— Directions for this task —
Reproduce the source text verbatim, starting at the line containing "Virgílio, ficou profundamente" and ending after the line containing "governo mineiro a".

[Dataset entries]
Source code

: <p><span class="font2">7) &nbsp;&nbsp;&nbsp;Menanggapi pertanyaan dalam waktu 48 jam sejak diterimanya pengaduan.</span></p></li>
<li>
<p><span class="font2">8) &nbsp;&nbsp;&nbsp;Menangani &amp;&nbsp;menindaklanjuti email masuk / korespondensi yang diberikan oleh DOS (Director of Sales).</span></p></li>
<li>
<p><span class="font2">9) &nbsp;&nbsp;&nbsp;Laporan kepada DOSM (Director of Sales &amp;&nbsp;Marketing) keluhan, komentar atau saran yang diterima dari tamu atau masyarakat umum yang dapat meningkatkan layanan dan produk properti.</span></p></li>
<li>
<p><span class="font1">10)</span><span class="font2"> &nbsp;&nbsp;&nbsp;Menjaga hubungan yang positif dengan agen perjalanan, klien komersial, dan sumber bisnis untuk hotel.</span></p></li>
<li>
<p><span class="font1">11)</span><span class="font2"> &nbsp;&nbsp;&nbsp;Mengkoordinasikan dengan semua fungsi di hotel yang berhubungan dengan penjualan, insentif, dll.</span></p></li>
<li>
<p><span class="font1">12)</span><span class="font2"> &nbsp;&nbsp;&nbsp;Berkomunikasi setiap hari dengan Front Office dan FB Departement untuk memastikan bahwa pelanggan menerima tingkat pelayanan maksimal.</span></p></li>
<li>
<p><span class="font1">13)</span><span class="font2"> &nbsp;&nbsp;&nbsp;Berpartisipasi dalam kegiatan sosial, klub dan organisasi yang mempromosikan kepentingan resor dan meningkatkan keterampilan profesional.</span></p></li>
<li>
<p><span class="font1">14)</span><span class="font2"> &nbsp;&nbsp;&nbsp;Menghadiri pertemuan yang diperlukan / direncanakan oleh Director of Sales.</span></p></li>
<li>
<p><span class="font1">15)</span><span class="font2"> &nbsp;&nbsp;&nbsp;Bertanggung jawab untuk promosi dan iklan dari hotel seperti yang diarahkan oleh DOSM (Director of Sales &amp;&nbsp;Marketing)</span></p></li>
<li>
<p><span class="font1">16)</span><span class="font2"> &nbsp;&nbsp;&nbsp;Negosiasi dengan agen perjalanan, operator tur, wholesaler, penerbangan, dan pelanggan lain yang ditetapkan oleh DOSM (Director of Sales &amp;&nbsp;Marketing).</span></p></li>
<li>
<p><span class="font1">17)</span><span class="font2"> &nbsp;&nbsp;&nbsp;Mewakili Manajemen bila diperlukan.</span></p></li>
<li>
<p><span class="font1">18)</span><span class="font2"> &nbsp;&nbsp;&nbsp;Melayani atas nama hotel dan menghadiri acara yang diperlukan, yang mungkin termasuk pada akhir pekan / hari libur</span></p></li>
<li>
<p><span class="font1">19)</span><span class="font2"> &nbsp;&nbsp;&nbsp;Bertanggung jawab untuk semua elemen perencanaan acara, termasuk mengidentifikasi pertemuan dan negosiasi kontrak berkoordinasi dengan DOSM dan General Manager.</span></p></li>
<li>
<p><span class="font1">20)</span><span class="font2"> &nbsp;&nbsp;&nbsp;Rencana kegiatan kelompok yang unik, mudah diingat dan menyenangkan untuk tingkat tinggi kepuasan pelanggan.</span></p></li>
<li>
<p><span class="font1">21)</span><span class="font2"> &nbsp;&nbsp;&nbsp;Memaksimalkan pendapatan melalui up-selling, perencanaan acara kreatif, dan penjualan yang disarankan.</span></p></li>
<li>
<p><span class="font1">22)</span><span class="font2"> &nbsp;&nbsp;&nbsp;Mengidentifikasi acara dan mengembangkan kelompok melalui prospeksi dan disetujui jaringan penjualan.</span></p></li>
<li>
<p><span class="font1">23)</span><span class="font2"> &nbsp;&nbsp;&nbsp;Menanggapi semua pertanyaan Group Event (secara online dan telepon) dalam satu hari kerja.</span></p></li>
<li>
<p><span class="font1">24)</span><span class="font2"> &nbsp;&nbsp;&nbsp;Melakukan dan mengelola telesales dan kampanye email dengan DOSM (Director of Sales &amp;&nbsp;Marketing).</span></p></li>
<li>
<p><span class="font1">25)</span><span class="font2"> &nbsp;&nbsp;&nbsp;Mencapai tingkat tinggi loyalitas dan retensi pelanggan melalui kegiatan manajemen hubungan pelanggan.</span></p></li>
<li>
--
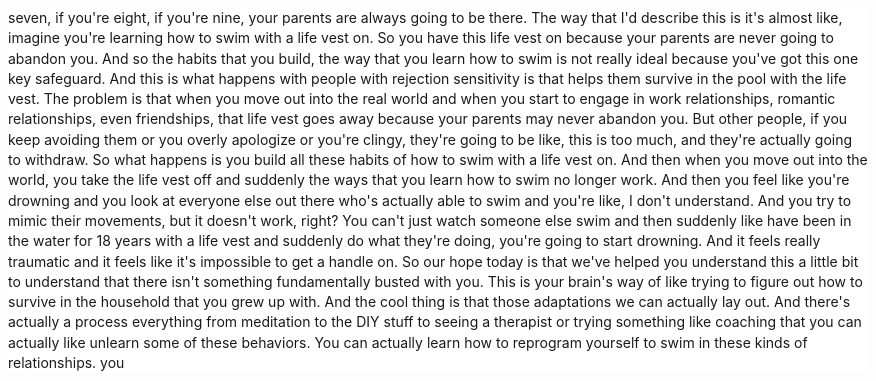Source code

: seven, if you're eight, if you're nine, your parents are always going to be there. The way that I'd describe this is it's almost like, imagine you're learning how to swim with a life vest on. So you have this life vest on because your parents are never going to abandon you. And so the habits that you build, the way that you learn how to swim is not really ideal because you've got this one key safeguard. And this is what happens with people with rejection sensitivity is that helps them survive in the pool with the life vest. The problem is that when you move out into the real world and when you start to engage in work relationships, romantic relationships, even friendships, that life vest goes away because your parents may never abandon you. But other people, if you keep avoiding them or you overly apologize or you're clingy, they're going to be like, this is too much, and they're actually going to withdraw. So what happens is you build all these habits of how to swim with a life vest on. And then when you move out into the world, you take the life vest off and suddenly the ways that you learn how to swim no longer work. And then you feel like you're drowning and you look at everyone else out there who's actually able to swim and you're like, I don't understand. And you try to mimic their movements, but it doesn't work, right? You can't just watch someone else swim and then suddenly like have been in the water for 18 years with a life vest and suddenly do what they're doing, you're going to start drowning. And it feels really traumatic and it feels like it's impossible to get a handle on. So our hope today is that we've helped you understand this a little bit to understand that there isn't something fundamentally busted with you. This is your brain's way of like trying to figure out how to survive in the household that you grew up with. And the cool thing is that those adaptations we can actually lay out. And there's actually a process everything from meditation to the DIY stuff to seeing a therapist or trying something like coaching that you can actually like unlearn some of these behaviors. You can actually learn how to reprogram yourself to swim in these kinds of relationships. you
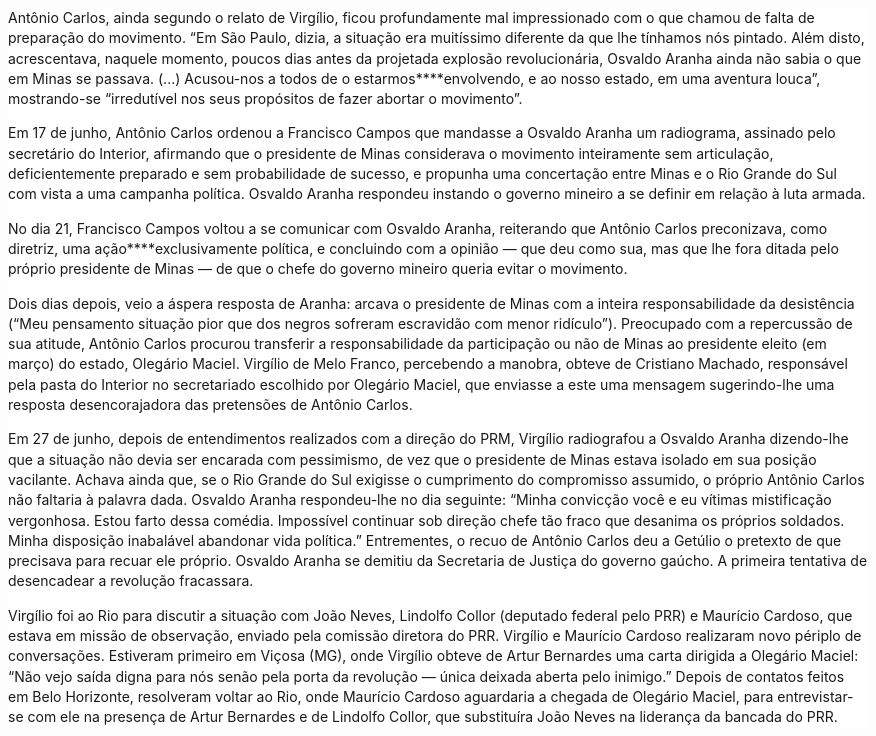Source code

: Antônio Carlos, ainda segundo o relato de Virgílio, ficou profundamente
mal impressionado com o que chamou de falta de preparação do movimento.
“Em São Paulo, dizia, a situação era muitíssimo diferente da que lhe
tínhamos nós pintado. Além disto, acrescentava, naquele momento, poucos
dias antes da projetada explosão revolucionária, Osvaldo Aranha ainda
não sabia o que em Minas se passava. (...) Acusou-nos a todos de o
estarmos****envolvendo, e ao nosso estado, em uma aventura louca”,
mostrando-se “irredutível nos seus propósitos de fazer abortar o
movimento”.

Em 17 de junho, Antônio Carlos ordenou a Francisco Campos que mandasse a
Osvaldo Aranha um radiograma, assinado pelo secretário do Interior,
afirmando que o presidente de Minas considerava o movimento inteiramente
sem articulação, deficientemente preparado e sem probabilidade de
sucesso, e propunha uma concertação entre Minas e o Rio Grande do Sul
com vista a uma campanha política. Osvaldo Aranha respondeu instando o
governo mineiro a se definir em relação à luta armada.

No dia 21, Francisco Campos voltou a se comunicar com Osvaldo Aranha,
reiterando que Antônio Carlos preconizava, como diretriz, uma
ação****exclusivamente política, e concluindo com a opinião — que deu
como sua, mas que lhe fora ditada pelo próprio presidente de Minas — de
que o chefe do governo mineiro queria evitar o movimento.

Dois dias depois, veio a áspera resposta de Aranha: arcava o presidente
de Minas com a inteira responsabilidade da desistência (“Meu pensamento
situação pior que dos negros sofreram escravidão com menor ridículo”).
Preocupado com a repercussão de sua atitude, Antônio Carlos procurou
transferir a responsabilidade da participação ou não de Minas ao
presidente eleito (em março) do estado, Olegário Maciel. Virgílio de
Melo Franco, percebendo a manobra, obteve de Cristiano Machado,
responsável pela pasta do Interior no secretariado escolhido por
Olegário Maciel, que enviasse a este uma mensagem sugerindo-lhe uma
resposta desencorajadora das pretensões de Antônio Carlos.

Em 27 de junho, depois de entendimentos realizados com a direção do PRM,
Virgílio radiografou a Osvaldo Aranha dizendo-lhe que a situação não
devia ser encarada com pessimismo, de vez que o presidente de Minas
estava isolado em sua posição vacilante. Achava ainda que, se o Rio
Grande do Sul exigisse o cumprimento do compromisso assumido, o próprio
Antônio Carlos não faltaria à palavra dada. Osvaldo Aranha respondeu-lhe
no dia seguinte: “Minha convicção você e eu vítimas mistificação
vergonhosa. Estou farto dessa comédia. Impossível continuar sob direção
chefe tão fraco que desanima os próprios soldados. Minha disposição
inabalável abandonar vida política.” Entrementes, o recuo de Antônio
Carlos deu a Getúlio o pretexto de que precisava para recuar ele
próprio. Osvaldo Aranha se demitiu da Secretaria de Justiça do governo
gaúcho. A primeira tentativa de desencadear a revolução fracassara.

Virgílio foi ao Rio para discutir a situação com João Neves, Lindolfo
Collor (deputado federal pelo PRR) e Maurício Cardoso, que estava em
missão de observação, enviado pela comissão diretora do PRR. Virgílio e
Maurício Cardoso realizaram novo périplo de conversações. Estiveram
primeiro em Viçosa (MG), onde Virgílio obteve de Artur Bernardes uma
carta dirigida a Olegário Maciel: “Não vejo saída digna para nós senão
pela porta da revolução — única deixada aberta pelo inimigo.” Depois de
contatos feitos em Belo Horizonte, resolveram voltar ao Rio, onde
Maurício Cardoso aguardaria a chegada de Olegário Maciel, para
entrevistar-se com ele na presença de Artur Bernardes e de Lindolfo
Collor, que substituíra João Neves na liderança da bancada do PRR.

— Answer to this task —
: Antônio Carlos, ainda segundo o relato de Virgílio, ficou profundamente
mal impressionado com o que chamou de falta de preparação do movimento.
“Em São Paulo, dizia, a situação era muitíssimo diferente da que lhe
tínhamos nós pintado. Além disto, acrescentava, naquele momento, poucos
dias antes da projetada explosão revolucionária, Osvaldo Aranha ainda
não sabia o que em Minas se passava. (...) Acusou-nos a todos de o
estarmos****envolvendo, e ao nosso estado, em uma aventura louca”,
mostrando-se “irredutível nos seus propósitos de fazer abortar o
movimento”.

Em 17 de junho, Antônio Carlos ordenou a Francisco Campos que mandasse a
Osvaldo Aranha um radiograma, assinado pelo secretário do Interior,
afirmando que o presidente de Minas considerava o movimento inteiramente
sem articulação, deficientemente preparado e sem probabilidade de
sucesso, e propunha uma concertação entre Minas e o Rio Grande do Sul
com vista a uma campanha política. Osvaldo Aranha respondeu instando o
governo mineiro a se definir em relação à luta armada.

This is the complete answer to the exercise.